- Work to be completed:
The entries below are to be returned exactly. Include all of them.

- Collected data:
---

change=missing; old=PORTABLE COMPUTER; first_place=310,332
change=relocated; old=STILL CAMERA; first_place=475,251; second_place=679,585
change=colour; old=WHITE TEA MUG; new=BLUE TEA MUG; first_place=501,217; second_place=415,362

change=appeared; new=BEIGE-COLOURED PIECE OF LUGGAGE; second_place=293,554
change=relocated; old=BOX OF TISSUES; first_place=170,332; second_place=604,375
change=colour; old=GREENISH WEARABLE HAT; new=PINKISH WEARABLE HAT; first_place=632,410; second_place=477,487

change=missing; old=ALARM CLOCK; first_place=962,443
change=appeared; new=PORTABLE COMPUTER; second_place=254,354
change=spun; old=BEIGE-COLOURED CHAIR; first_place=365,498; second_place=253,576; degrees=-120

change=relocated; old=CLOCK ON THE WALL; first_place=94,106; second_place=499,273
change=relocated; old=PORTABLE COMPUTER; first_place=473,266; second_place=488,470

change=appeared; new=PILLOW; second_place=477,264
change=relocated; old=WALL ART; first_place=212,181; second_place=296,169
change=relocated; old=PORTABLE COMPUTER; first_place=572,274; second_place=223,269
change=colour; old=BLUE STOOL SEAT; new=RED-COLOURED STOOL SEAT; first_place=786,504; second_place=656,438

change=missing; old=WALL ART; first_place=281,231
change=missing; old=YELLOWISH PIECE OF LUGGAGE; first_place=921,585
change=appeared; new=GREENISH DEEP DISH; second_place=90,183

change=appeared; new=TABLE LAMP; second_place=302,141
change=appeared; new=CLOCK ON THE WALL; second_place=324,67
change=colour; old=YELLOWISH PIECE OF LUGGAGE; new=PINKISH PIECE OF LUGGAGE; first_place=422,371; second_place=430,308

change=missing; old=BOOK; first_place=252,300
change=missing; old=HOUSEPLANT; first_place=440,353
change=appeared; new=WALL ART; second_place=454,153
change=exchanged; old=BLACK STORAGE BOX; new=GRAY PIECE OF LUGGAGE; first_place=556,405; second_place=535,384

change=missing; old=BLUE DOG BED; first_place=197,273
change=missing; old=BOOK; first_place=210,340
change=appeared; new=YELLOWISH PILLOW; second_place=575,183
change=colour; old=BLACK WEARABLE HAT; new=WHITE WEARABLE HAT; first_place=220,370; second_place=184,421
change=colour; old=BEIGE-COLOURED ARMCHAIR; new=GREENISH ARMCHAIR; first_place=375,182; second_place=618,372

---

- Solution to this task:
change=missing; old=PORTABLE COMPUTER; first_place=310,332
change=relocated; old=STILL CAMERA; first_place=475,251; second_place=679,585
change=colour; old=WHITE TEA MUG; new=BLUE TEA MUG; first_place=501,217; second_place=415,362

change=appeared; new=BEIGE-COLOURED PIECE OF LUGGAGE; second_place=293,554
change=relocated; old=BOX OF TISSUES; first_place=170,332; second_place=604,375
change=colour; old=GREENISH WEARABLE HAT; new=PINKISH WEARABLE HAT; first_place=632,410; second_place=477,487

change=missing; old=ALARM CLOCK; first_place=962,443
change=appeared; new=PORTABLE COMPUTER; second_place=254,354
change=spun; old=BEIGE-COLOURED CHAIR; first_place=365,498; second_place=253,576; degrees=-120

change=relocated; old=CLOCK ON THE WALL; first_place=94,106; second_place=499,273
change=relocated; old=PORTABLE COMPUTER; first_place=473,266; second_place=488,470

change=appeared; new=PILLOW; second_place=477,264
change=relocated; old=WALL ART; first_place=212,181; second_place=296,169
change=relocated; old=PORTABLE COMPUTER; first_place=572,274; second_place=223,269
change=colour; old=BLUE STOOL SEAT; new=RED-COLOURED STOOL SEAT; first_place=786,504; second_place=656,438

change=missing; old=WALL ART; first_place=281,231
change=missing; old=YELLOWISH PIECE OF LUGGAGE; first_place=921,585
change=appeared; new=GREENISH DEEP DISH; second_place=90,183

change=appeared; new=TABLE LAMP; second_place=302,141
change=appeared; new=CLOCK ON THE WALL; second_place=324,67
change=colour; old=YELLOWISH PIECE OF LUGGAGE; new=PINKISH PIECE OF LUGGAGE; first_place=422,371; second_place=430,308

change=missing; old=BOOK; first_place=252,300
change=missing; old=HOUSEPLANT; first_place=440,353
change=appeared; new=WALL ART; second_place=454,153
change=exchanged; old=BLACK STORAGE BOX; new=GRAY PIECE OF LUGGAGE; first_place=556,405; second_place=535,384

change=missing; old=BLUE DOG BED; first_place=197,273
change=missing; old=BOOK; first_place=210,340
change=appeared; new=YELLOWISH PILLOW; second_place=575,183
change=colour; old=BLACK WEARABLE HAT; new=WHITE WEARABLE HAT; first_place=220,370; second_place=184,421
change=colour; old=BEIGE-COLOURED ARMCHAIR; new=GREENISH ARMCHAIR; first_place=375,182; second_place=618,372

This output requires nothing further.